--- Begin RECORDS SHOWN ---

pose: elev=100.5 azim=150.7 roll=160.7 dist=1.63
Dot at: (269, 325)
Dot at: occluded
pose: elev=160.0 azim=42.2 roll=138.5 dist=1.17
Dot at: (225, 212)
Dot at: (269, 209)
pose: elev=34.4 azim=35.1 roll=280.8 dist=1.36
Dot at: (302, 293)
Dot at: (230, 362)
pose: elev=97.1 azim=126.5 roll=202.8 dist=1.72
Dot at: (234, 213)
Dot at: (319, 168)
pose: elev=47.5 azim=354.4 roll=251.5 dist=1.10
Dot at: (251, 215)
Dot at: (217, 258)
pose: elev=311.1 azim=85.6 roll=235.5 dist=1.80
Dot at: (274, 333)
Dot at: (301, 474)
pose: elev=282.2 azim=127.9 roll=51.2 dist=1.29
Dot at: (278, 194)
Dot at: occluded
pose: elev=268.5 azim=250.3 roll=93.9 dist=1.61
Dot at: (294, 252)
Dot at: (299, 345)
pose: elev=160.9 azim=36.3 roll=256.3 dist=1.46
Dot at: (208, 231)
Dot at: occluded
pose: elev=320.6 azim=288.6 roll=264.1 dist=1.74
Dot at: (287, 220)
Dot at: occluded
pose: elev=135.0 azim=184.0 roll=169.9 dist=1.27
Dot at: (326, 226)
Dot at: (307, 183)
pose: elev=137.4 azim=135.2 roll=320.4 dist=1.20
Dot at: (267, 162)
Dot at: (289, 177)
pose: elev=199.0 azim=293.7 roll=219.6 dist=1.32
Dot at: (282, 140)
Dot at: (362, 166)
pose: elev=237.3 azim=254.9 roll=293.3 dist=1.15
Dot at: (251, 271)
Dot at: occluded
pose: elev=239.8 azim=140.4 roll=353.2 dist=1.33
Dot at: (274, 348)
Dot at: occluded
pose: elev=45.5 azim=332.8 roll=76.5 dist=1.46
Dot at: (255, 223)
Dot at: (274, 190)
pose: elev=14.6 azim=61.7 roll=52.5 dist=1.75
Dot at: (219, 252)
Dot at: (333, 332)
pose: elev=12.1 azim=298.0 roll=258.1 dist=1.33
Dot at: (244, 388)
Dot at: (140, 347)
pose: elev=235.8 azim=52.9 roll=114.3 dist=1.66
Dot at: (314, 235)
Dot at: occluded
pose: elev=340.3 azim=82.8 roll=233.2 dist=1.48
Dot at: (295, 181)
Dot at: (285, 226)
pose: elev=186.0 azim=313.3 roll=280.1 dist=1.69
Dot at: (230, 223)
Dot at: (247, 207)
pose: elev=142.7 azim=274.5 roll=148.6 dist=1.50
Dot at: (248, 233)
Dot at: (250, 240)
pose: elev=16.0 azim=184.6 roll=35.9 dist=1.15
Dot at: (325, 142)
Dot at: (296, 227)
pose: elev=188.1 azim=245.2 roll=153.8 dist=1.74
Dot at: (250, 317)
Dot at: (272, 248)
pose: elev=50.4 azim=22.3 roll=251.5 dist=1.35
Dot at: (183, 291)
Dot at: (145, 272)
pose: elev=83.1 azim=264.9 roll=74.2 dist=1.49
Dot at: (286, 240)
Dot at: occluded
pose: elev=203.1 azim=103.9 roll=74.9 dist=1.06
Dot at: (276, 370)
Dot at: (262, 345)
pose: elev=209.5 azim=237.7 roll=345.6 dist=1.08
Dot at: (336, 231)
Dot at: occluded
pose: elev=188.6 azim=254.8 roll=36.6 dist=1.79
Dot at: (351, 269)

--- End RECORDS SHOWN ---

**TASK DESCRIPTION:** Rewrite all the items above, switching each "pose" to "camera" and leaving everything else unchanged.

**RESPONSE TO THE TASK:**
camera: elev=100.5 azim=150.7 roll=160.7 dist=1.63
Dot at: (269, 325)
Dot at: occluded
camera: elev=160.0 azim=42.2 roll=138.5 dist=1.17
Dot at: (225, 212)
Dot at: (269, 209)
camera: elev=34.4 azim=35.1 roll=280.8 dist=1.36
Dot at: (302, 293)
Dot at: (230, 362)
camera: elev=97.1 azim=126.5 roll=202.8 dist=1.72
Dot at: (234, 213)
Dot at: (319, 168)
camera: elev=47.5 azim=354.4 roll=251.5 dist=1.10
Dot at: (251, 215)
Dot at: (217, 258)
camera: elev=311.1 azim=85.6 roll=235.5 dist=1.80
Dot at: (274, 333)
Dot at: (301, 474)
camera: elev=282.2 azim=127.9 roll=51.2 dist=1.29
Dot at: (278, 194)
Dot at: occluded
camera: elev=268.5 azim=250.3 roll=93.9 dist=1.61
Dot at: (294, 252)
Dot at: (299, 345)
camera: elev=160.9 azim=36.3 roll=256.3 dist=1.46
Dot at: (208, 231)
Dot at: occluded
camera: elev=320.6 azim=288.6 roll=264.1 dist=1.74
Dot at: (287, 220)
Dot at: occluded
camera: elev=135.0 azim=184.0 roll=169.9 dist=1.27
Dot at: (326, 226)
Dot at: (307, 183)
camera: elev=137.4 azim=135.2 roll=320.4 dist=1.20
Dot at: (267, 162)
Dot at: (289, 177)
camera: elev=199.0 azim=293.7 roll=219.6 dist=1.32
Dot at: (282, 140)
Dot at: (362, 166)
camera: elev=237.3 azim=254.9 roll=293.3 dist=1.15
Dot at: (251, 271)
Dot at: occluded
camera: elev=239.8 azim=140.4 roll=353.2 dist=1.33
Dot at: (274, 348)
Dot at: occluded
camera: elev=45.5 azim=332.8 roll=76.5 dist=1.46
Dot at: (255, 223)
Dot at: (274, 190)
camera: elev=14.6 azim=61.7 roll=52.5 dist=1.75
Dot at: (219, 252)
Dot at: (333, 332)
camera: elev=12.1 azim=298.0 roll=258.1 dist=1.33
Dot at: (244, 388)
Dot at: (140, 347)
camera: elev=235.8 azim=52.9 roll=114.3 dist=1.66
Dot at: (314, 235)
Dot at: occluded
camera: elev=340.3 azim=82.8 roll=233.2 dist=1.48
Dot at: (295, 181)
Dot at: (285, 226)
camera: elev=186.0 azim=313.3 roll=280.1 dist=1.69
Dot at: (230, 223)
Dot at: (247, 207)
camera: elev=142.7 azim=274.5 roll=148.6 dist=1.50
Dot at: (248, 233)
Dot at: (250, 240)
camera: elev=16.0 azim=184.6 roll=35.9 dist=1.15
Dot at: (325, 142)
Dot at: (296, 227)
camera: elev=188.1 azim=245.2 roll=153.8 dist=1.74
Dot at: (250, 317)
Dot at: (272, 248)
camera: elev=50.4 azim=22.3 roll=251.5 dist=1.35
Dot at: (183, 291)
Dot at: (145, 272)
camera: elev=83.1 azim=264.9 roll=74.2 dist=1.49
Dot at: (286, 240)
Dot at: occluded
camera: elev=203.1 azim=103.9 roll=74.9 dist=1.06
Dot at: (276, 370)
Dot at: (262, 345)
camera: elev=209.5 azim=237.7 roll=345.6 dist=1.08
Dot at: (336, 231)
Dot at: occluded
camera: elev=188.6 azim=254.8 roll=36.6 dist=1.79
Dot at: (351, 269)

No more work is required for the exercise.